- [Dataset excerpts]
....
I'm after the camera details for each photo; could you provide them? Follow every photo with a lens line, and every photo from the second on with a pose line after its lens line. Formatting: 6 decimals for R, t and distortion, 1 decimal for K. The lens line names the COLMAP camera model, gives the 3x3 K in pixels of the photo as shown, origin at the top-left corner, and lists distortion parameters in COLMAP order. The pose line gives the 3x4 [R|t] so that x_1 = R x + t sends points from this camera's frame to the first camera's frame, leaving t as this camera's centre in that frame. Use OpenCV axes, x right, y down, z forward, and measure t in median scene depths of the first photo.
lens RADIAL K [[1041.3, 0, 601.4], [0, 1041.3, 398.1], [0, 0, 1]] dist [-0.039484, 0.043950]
....
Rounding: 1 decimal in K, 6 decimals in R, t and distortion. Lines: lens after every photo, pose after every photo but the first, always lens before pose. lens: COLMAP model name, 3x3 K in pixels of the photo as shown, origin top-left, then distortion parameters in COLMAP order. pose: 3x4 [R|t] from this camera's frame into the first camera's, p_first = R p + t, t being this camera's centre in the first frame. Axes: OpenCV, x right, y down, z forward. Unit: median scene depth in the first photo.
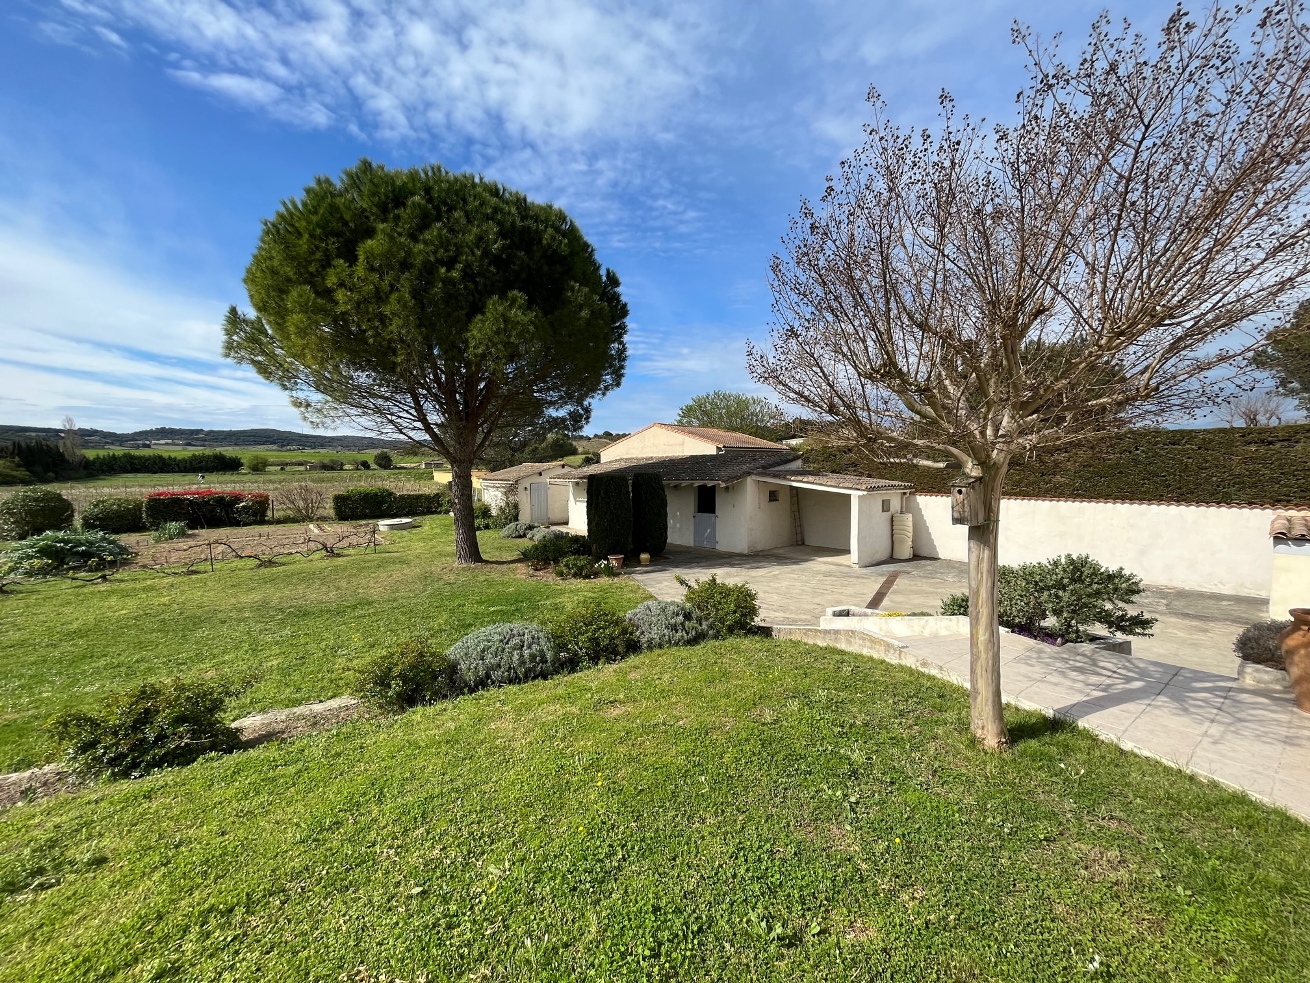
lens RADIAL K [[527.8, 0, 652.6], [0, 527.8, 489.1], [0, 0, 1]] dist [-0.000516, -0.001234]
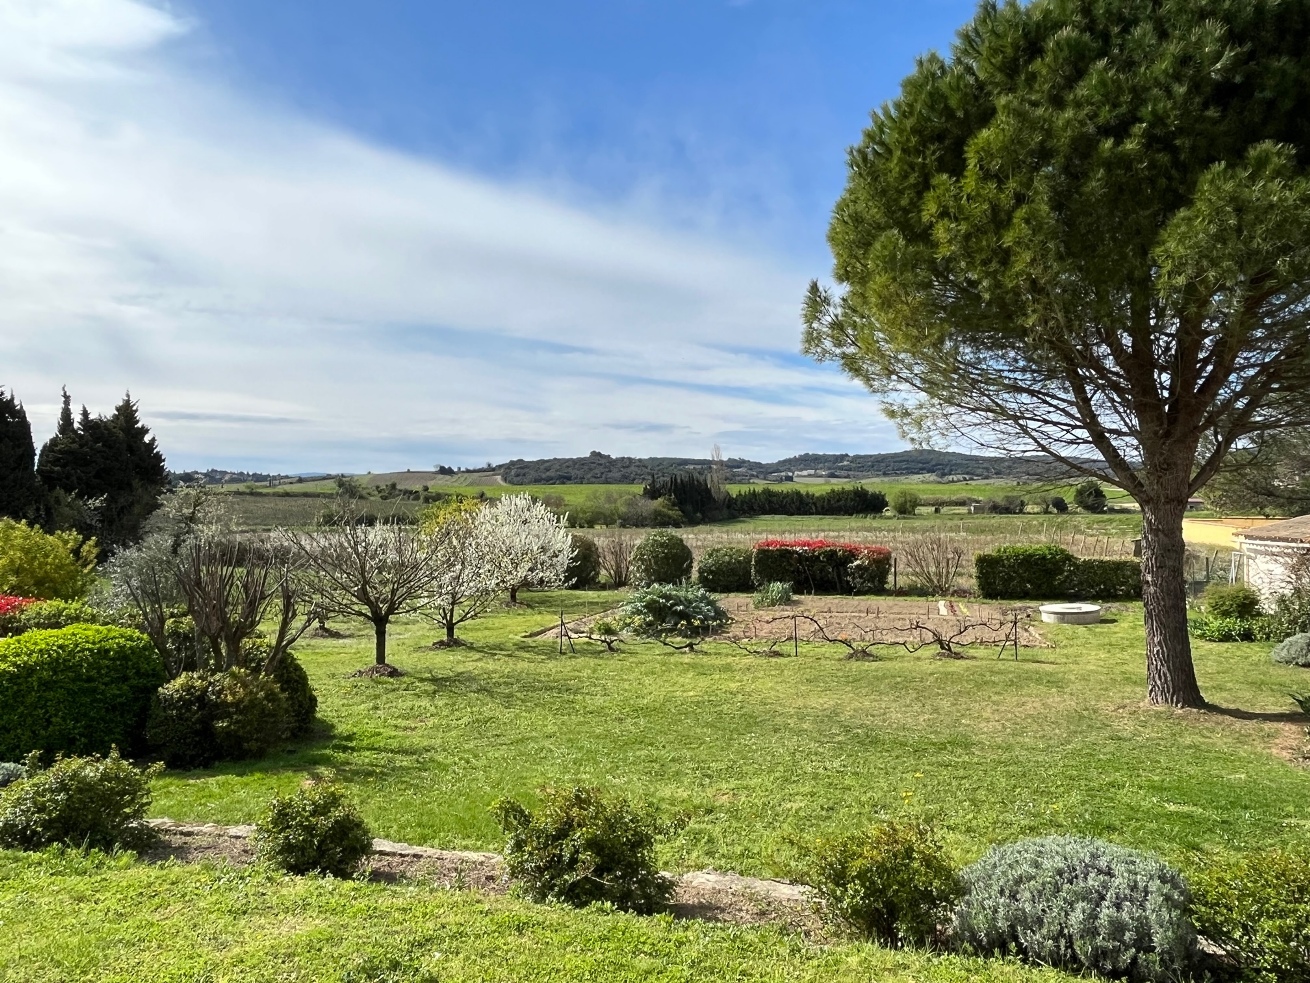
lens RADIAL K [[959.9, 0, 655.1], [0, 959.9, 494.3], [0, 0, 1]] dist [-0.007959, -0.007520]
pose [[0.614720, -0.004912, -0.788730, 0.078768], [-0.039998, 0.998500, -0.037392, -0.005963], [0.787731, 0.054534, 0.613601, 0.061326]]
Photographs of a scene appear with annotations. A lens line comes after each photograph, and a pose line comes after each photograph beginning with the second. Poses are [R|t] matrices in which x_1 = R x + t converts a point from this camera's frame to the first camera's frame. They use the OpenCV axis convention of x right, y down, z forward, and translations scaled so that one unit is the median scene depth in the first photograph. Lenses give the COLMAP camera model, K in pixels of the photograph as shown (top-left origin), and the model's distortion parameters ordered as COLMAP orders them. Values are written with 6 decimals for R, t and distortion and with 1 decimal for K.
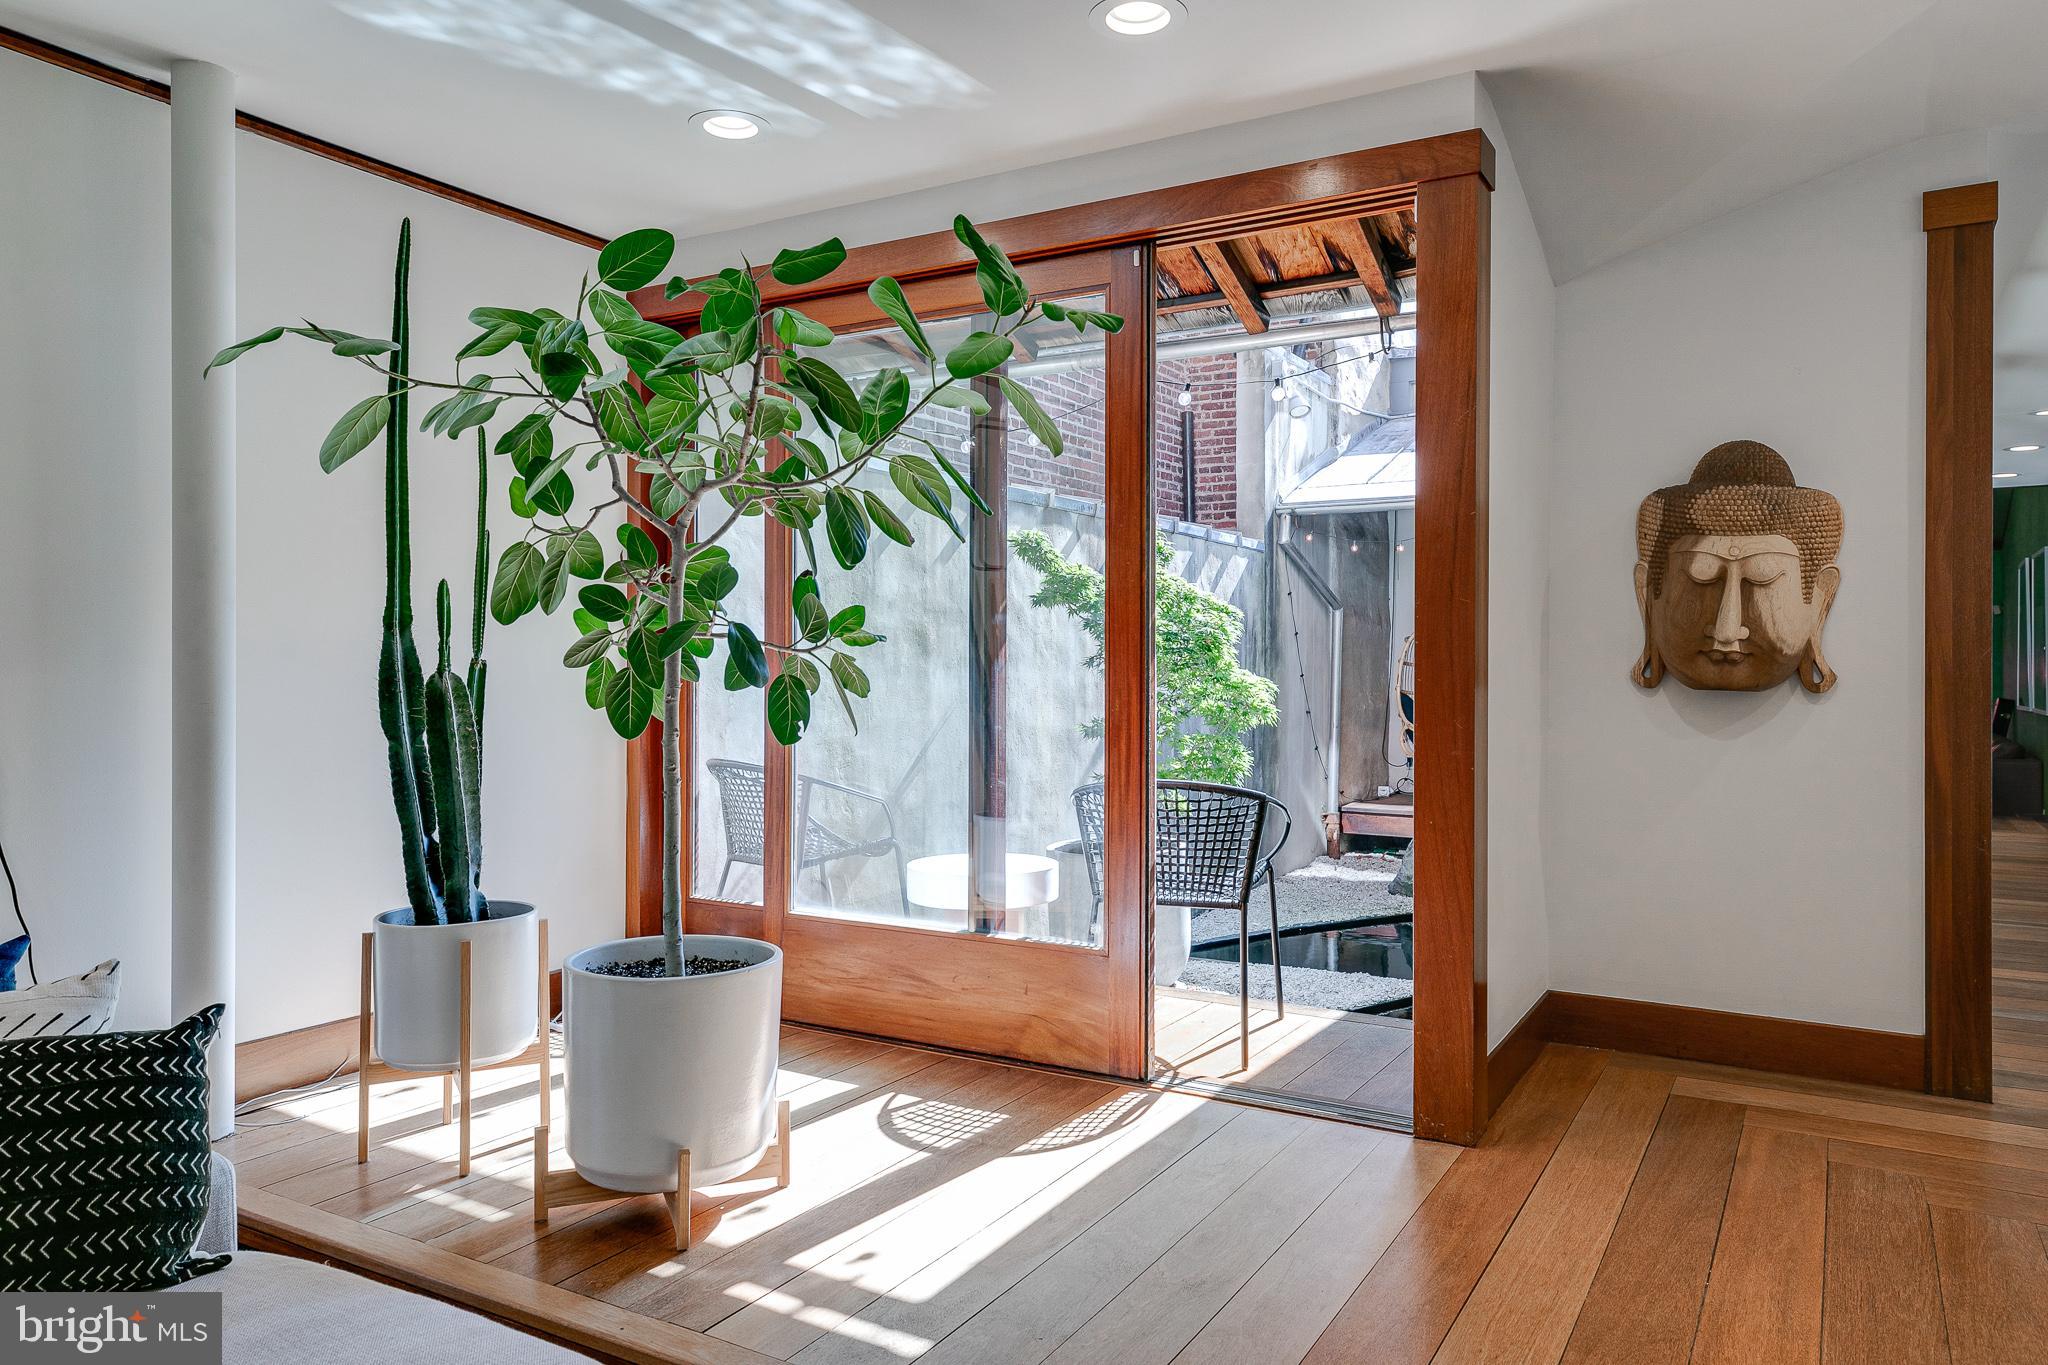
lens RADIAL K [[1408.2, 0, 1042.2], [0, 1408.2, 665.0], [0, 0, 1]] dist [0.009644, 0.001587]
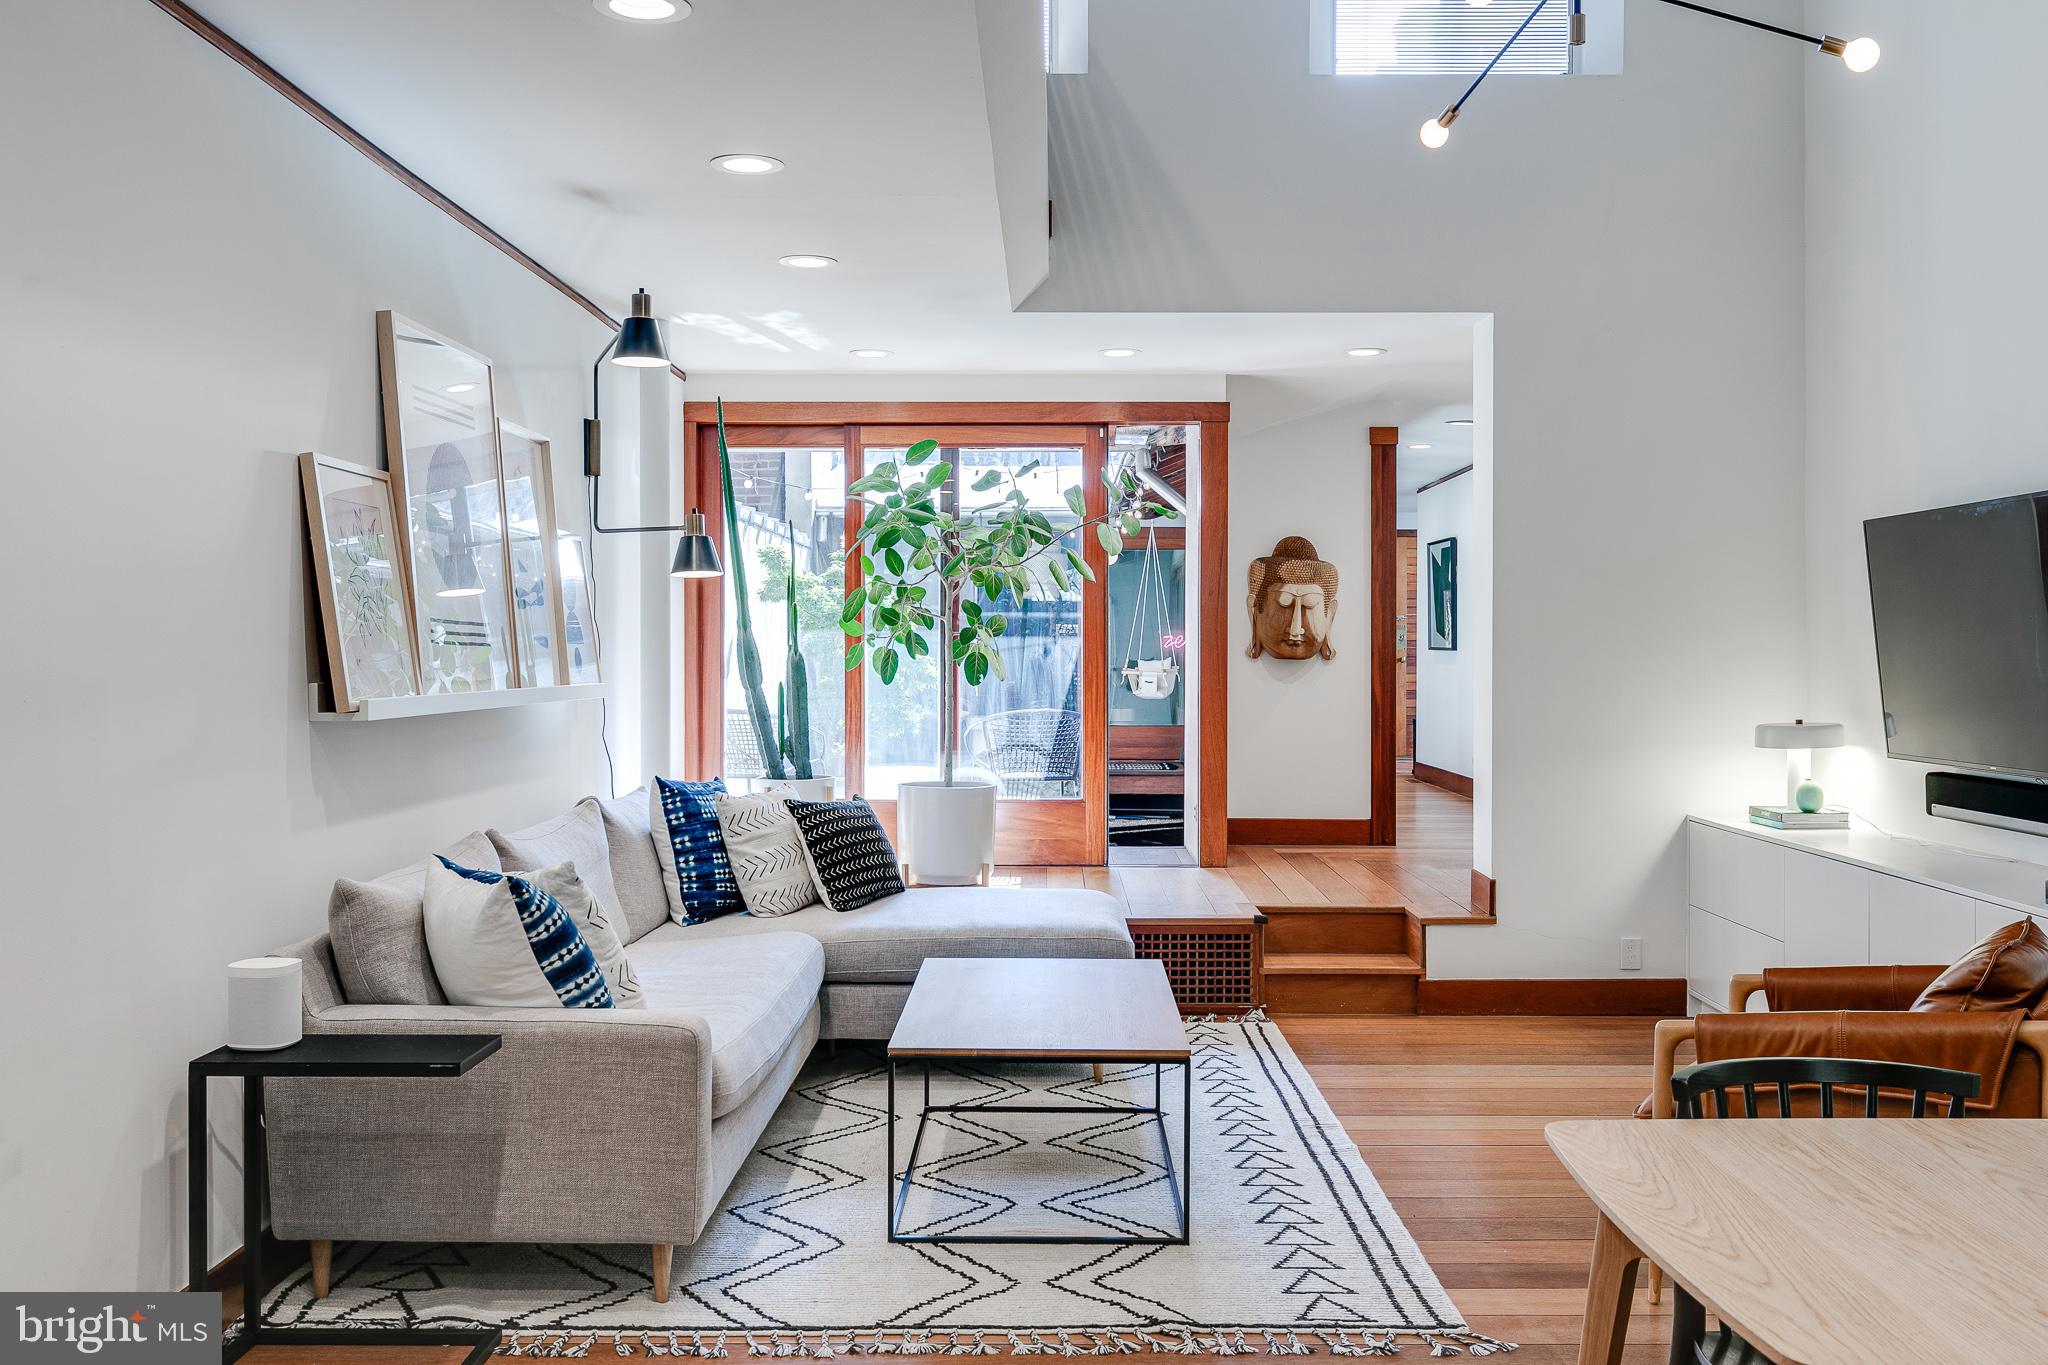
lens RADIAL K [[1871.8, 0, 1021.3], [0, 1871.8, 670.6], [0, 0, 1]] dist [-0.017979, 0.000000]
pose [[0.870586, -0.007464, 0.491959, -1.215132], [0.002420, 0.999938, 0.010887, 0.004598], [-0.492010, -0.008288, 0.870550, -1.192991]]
....
- [The task]
Retype the material starting at the line that contains "I'm after the" and ending at the line that contains "dist [-0.039484, 0.043950]", including both of those lines.

- [Written answer]
I'm after the camera details for each photo; could you provide them? Follow every photo with a lens line, and every photo from the second on with a pose line after its lens line. Formatting: 6 decimals for R, t and distortion, 1 decimal for K. The lens line names the COLMAP camera model, gives the 3x3 K in pixels of the photo as shown, origin at the top-left corner, and lists distortion parameters in COLMAP order. The pose line gives the 3x4 [R|t] so that x_1 = R x + t sends points from this camera's frame to the first camera's frame, leaving t as this camera's centre in that frame. Use OpenCV axes, x right, y down, z forward, and measure t in median scene depths of the first photo.
lens RADIAL K [[1041.3, 0, 601.4], [0, 1041.3, 398.1], [0, 0, 1]] dist [-0.039484, 0.043950]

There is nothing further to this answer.